SUPPLIED DATA
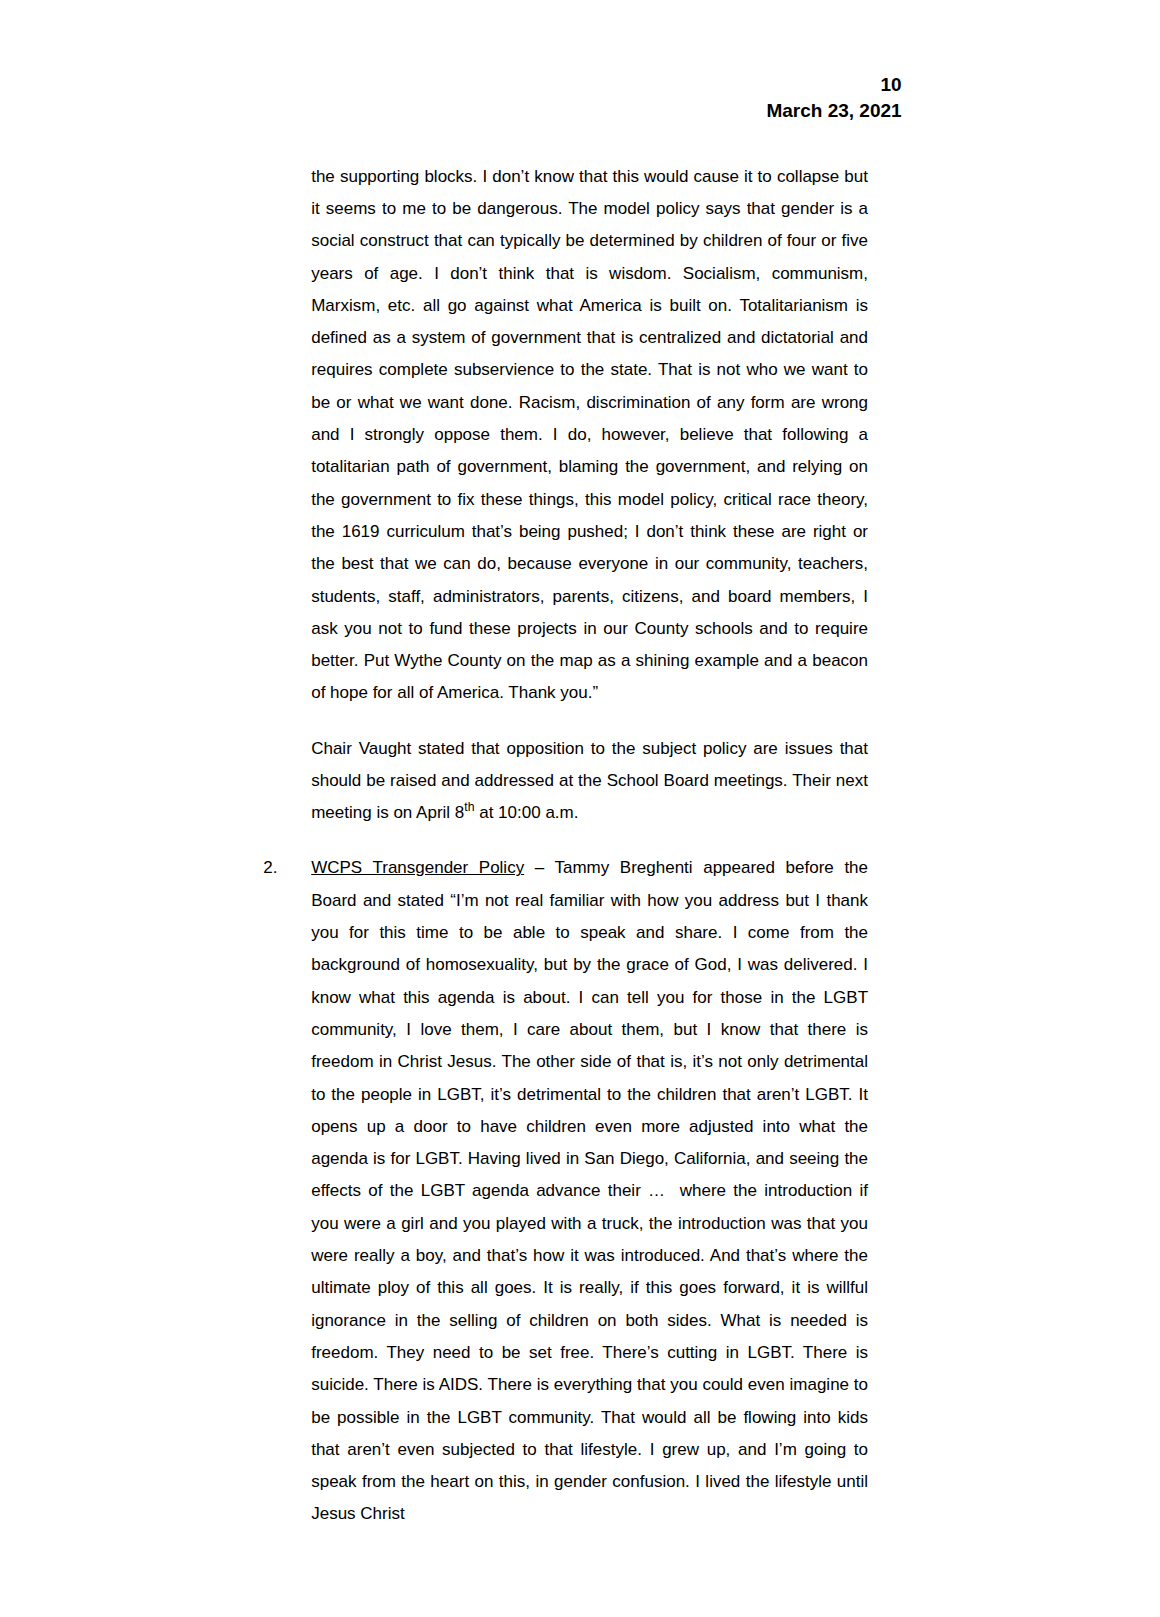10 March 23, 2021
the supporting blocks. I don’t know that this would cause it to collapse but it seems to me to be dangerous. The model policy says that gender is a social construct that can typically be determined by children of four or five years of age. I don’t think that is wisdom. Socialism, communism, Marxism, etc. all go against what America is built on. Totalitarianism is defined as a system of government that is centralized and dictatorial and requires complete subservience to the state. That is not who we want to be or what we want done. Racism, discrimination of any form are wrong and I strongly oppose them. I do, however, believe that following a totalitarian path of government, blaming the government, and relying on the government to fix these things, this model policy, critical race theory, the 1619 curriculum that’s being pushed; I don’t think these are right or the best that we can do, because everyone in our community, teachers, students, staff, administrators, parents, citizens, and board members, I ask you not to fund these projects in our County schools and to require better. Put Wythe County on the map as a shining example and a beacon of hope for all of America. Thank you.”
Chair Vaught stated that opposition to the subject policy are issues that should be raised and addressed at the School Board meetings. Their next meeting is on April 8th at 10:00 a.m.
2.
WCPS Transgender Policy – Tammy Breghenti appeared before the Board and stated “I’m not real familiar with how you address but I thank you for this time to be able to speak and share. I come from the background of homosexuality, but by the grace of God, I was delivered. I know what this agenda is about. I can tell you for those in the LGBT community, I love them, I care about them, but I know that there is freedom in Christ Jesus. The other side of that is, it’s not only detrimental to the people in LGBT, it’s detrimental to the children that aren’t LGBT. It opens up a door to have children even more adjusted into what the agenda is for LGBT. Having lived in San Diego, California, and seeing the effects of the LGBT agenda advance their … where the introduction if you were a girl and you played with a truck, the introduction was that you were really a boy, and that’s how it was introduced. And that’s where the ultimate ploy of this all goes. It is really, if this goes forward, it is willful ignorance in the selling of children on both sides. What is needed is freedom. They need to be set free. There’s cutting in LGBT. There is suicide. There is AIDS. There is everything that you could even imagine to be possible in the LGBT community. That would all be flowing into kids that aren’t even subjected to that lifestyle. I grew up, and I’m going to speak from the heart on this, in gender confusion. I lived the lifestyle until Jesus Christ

TASK GOAL
All the records need to be printed again exactly as written, though without their pictures.

TASK OUTPUT
10 March 23, 2021
the supporting blocks. I don’t know that this would cause it to collapse but it seems to me to be dangerous. The model policy says that gender is a social construct that can typically be determined by children of four or five years of age. I don’t think that is wisdom. Socialism, communism, Marxism, etc. all go against what America is built on. Totalitarianism is defined as a system of government that is centralized and dictatorial and requires complete subservience to the state. That is not who we want to be or what we want done. Racism, discrimination of any form are wrong and I strongly oppose them. I do, however, believe that following a totalitarian path of government, blaming the government, and relying on the government to fix these things, this model policy, critical race theory, the 1619 curriculum that’s being pushed; I don’t think these are right or the best that we can do, because everyone in our community, teachers, students, staff, administrators, parents, citizens, and board members, I ask you not to fund these projects in our County schools and to require better. Put Wythe County on the map as a shining example and a beacon of hope for all of America. Thank you.”
Chair Vaught stated that opposition to the subject policy are issues that should be raised and addressed at the School Board meetings. Their next meeting is on April 8th at 10:00 a.m.
2.
WCPS Transgender Policy – Tammy Breghenti appeared before the Board and stated “I’m not real familiar with how you address but I thank you for this time to be able to speak and share. I come from the background of homosexuality, but by the grace of God, I was delivered. I know what this agenda is about. I can tell you for those in the LGBT community, I love them, I care about them, but I know that there is freedom in Christ Jesus. The other side of that is, it’s not only detrimental to the people in LGBT, it’s detrimental to the children that aren’t LGBT. It opens up a door to have children even more adjusted into what the agenda is for LGBT. Having lived in San Diego, California, and seeing the effects of the LGBT agenda advance their … where the introduction if you were a girl and you played with a truck, the introduction was that you were really a boy, and that’s how it was introduced. And that’s where the ultimate ploy of this all goes. It is really, if this goes forward, it is willful ignorance in the selling of children on both sides. What is needed is freedom. They need to be set free. There’s cutting in LGBT. There is suicide. There is AIDS. There is everything that you could even imagine to be possible in the LGBT community. That would all be flowing into kids that aren’t even subjected to that lifestyle. I grew up, and I’m going to speak from the heart on this, in gender confusion. I lived the lifestyle until Jesus Christ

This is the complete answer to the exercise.